The beginning of Amule was humble, way back before South Sudan independence, retailing tea leaves and sugar in a little shop, now going on to own a shop, commercial agricultural seed store and his construction company.

He explained to The Dawn; “I started a small business, then I moved to utensils, then I opened an agricultural seed store, and for building materials.”

“The hardware business helped me to grow my business because there’s a lot of construction work,” he said.

Such construction works are either rebuilding or erecting new ones as South Sudan enjoys relative peace and security after years of crisis.

There was 22 years of a liberation, then a conducive lull which led to independence in 2011 before the country hit the warpath again.

It began in 2013 and left hundreds of thousands of people dead, displaced millions others and left the country’s economy in tatters.

Implementation of a peace deal reached in 2018 between warring parties ongoing in the country has stopped the fighting and ushered in relative peace and security.

Backlash from the crisis South Sudan underwent after independence however never deterred Amule from his goal.

He recalls the challenges during the heights of the crisis; “there was a time when the roads were bad and it would take a week or two for your goods to reach Rumbek.”

Currently he operates a budget over $500, 000 a month in construction when on a construction contract.

Nyarkajos Samuel Amule walks around the front of his shop. Photo by Juol Madhal

Amule has worked with the International Rescue Committee in setting up staffs’ accommodation. He has also been contracted to renovate the State hospital in Rumbek.

His ‘step by step’ financial development, right from the beginning, was through a personal strategy Amule developed in his mind.

“My strategy of growth was that I put a certain limit in each step of my business. I started with $5000 then I moved to another business when it reached $18,000. Because I cannot keep money, after getting from one type I shift to another type of business,” he said.

Amule’s personal story helps us to reflect much on what has lifted millions of people around the world out of poverty.

China, a middle income country four decades ago is now a subject of global discussions around poverty eradication.

Last year, the Far East nation was acknowledged for having undergone a “miracle” in pulling over 800 million people out of poverty within 40 years.

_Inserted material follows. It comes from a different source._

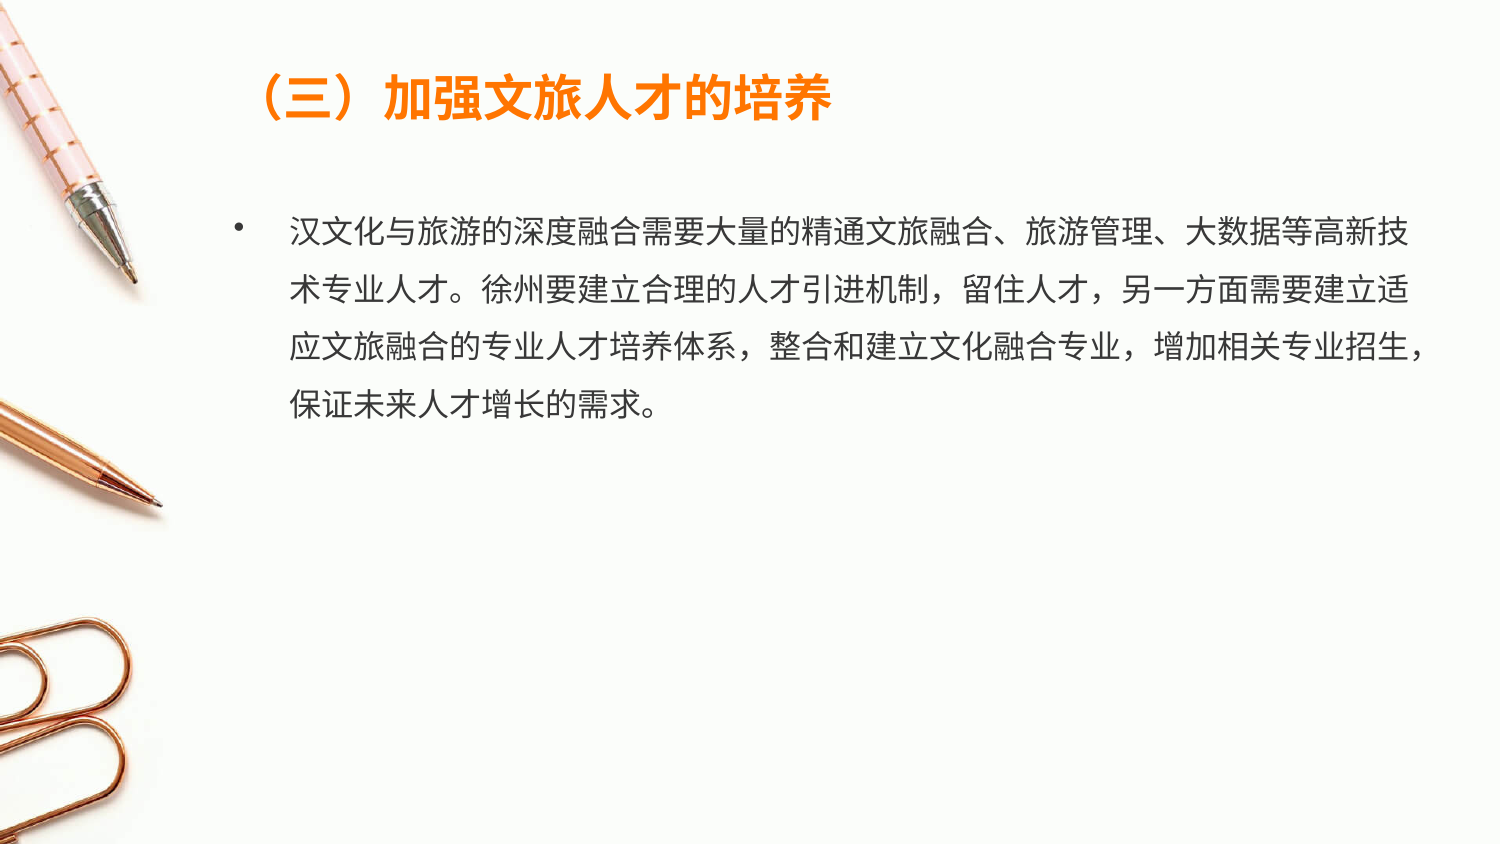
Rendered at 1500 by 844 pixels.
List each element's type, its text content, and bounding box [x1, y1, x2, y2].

With it, China has contributed close to three-quarters of the global reduction in the number of people living in extreme poverty, the World Bank said in a statement in April 2022, with a drop in the country’s poverty rate from 66.3 percent to just 0.3 percent.

The growth of the private sector was one of the main reasons for the achievement.

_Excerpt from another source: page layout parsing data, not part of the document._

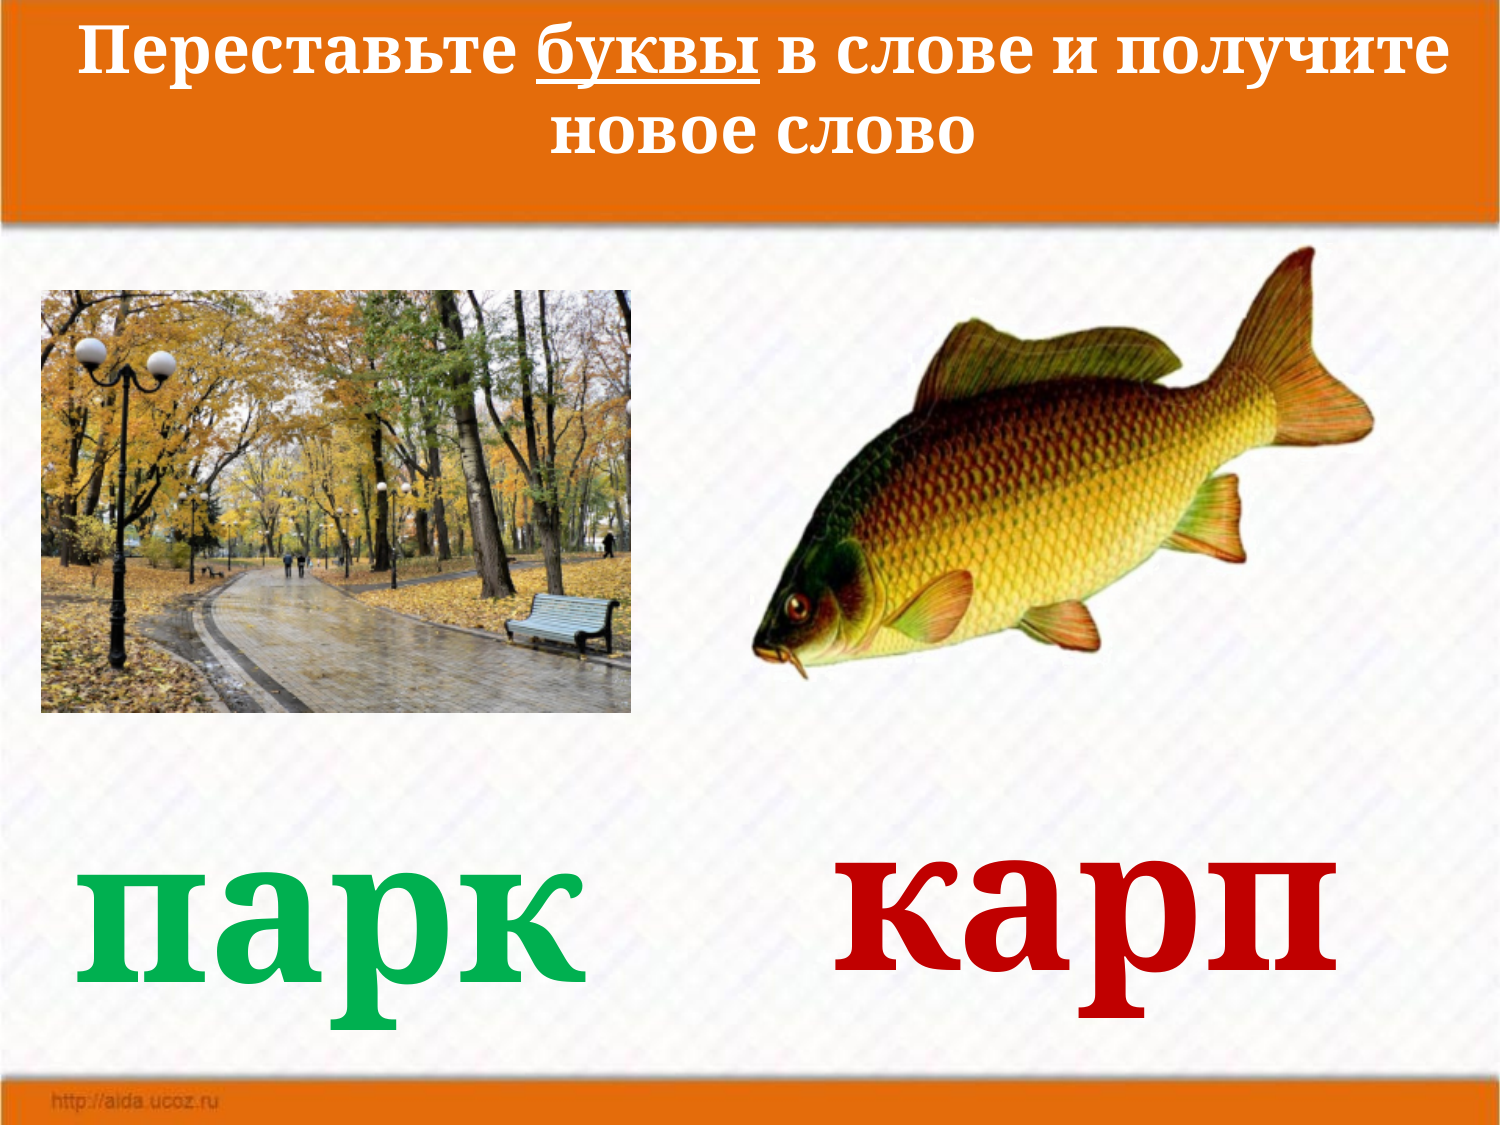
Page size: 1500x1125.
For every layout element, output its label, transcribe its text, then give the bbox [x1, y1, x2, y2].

text_box Переставьте буквы в слове и получите новое слово [29, 0, 1500, 175]
text_box парк [59, 775, 601, 1030]
text_box карп [817, 763, 1355, 1018]
picture [0, 0, 1500, 1125]
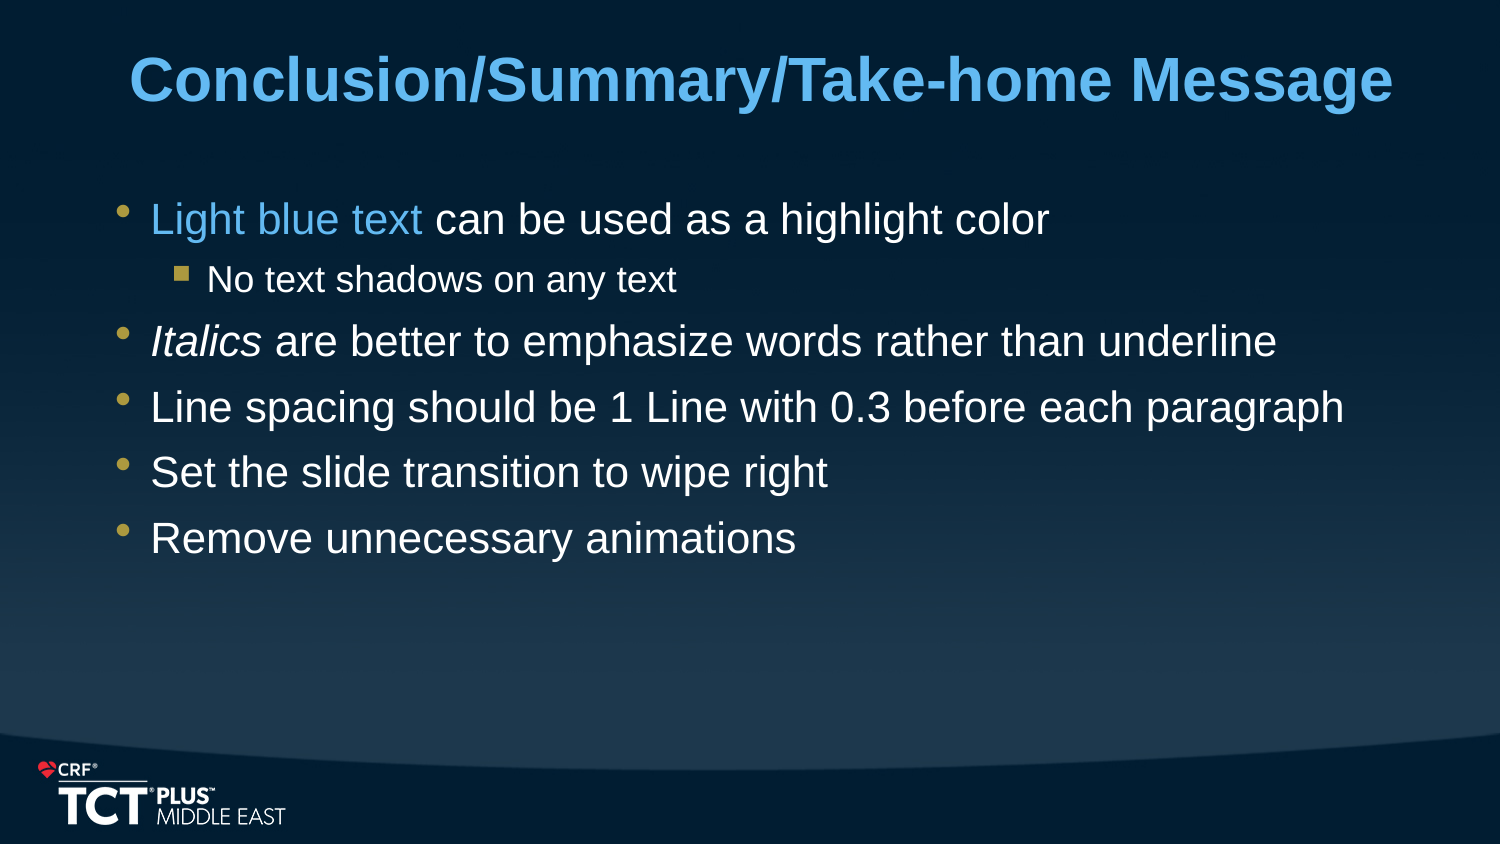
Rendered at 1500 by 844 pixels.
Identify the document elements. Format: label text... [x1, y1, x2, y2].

list Light blue text can be used as a highlight color No text shadows on any text Italics are better to emphasize words rather than underline Line spacing should be 1 Line with 0.3 before each paragraph Set the slide transition to wipe right Remove unnecessary animations [99, 182, 1451, 690]
title Conclusion/Summary/Take-home Message [74, 30, 1451, 125]
picture [0, 0, 1500, 844]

The International Poverty Reduction Center in China reported lifting more than 850 million of its people out of poverty from 1981 to 2013. During that time period, extreme poverty decreased from 88 percent to 1.85 percent. To achieve a 0 percent poverty rate, China is using extensive expertise in helping Chinese nationals who reside in poorer regions. The current poverty rate of 1.7 percent primarily encompasses those in poor rural regions. 

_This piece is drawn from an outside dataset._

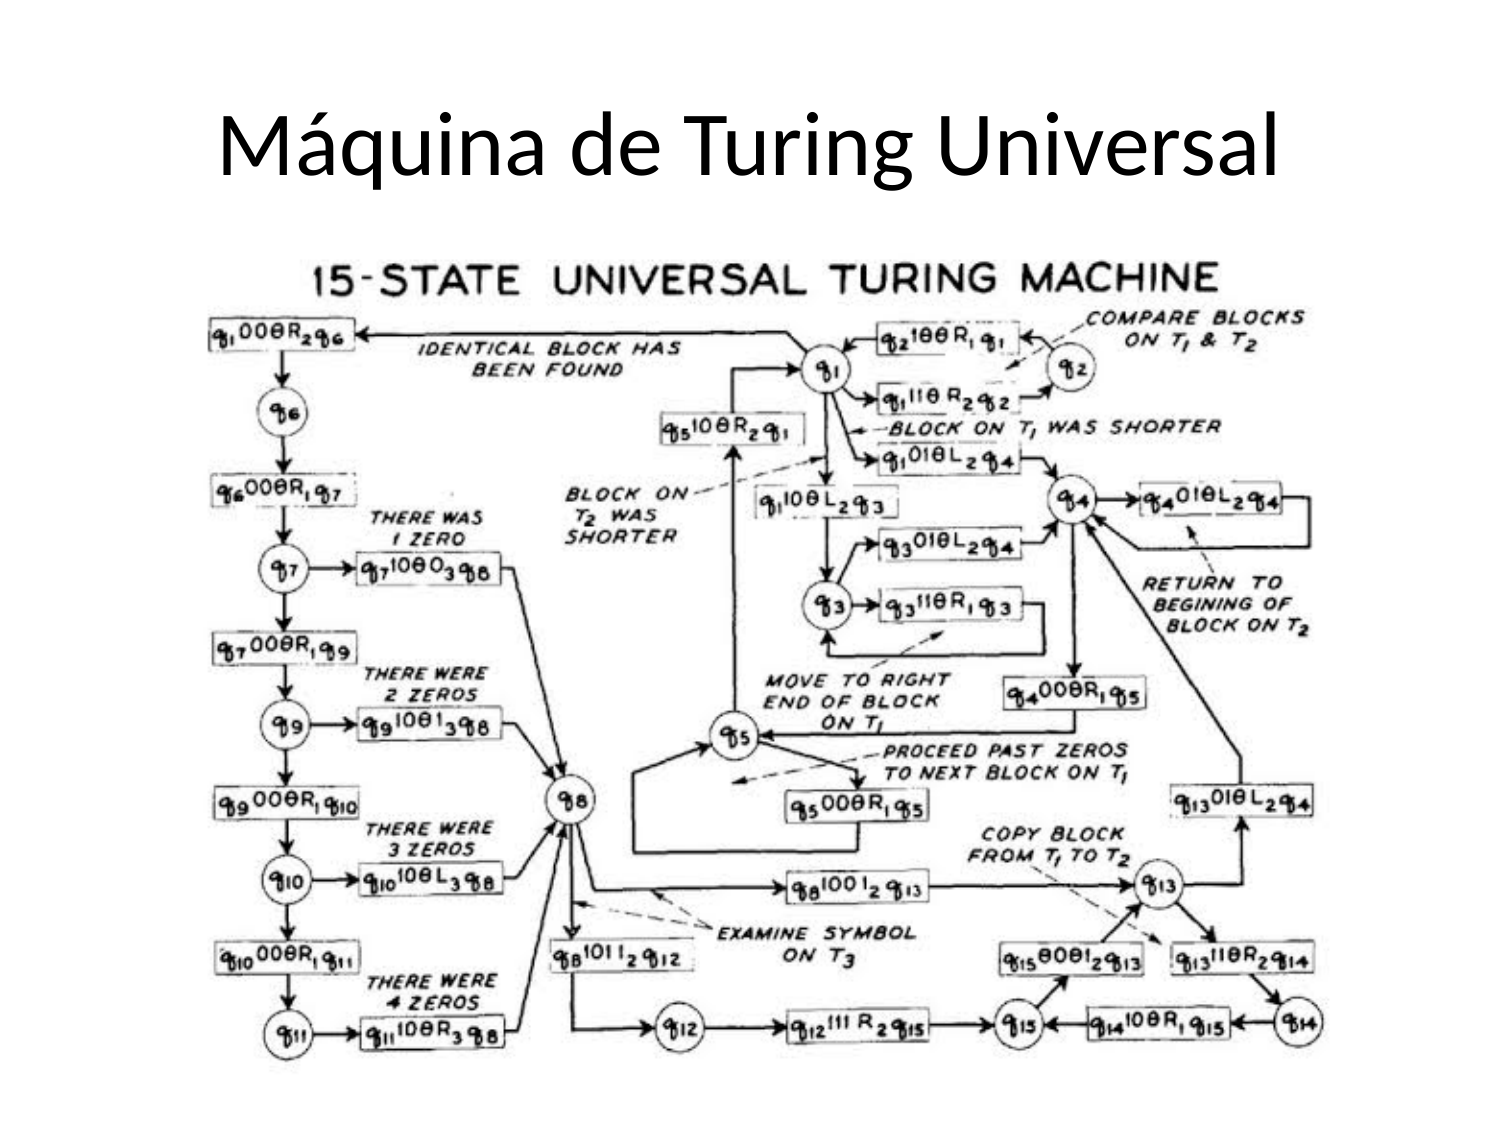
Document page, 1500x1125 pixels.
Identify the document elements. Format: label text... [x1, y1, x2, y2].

picture [147, 214, 1391, 1123]
title Máquina de Turing Universal [75, 45, 1425, 233]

In South Sudan, individuals like Amule are already ensuring they emulate what is going on in China. South Sudan’s development policies, just like China’s, encourages individual developments.

Amule employees eight people to help tend to his businesses.

“I’m now looking for permanent assets to acquire so that I can benefit from it in my old age,” he said.

Amule relishes personal endeavors to develop, especially in business.

“Business is a journey, a venture that one must learn to carry the risk, with many challenges,” he said.

“You may bring things or start a business and a giant person will shift to that business and sell things at a lower price, but you must not lose hope because there will always be people to support you.”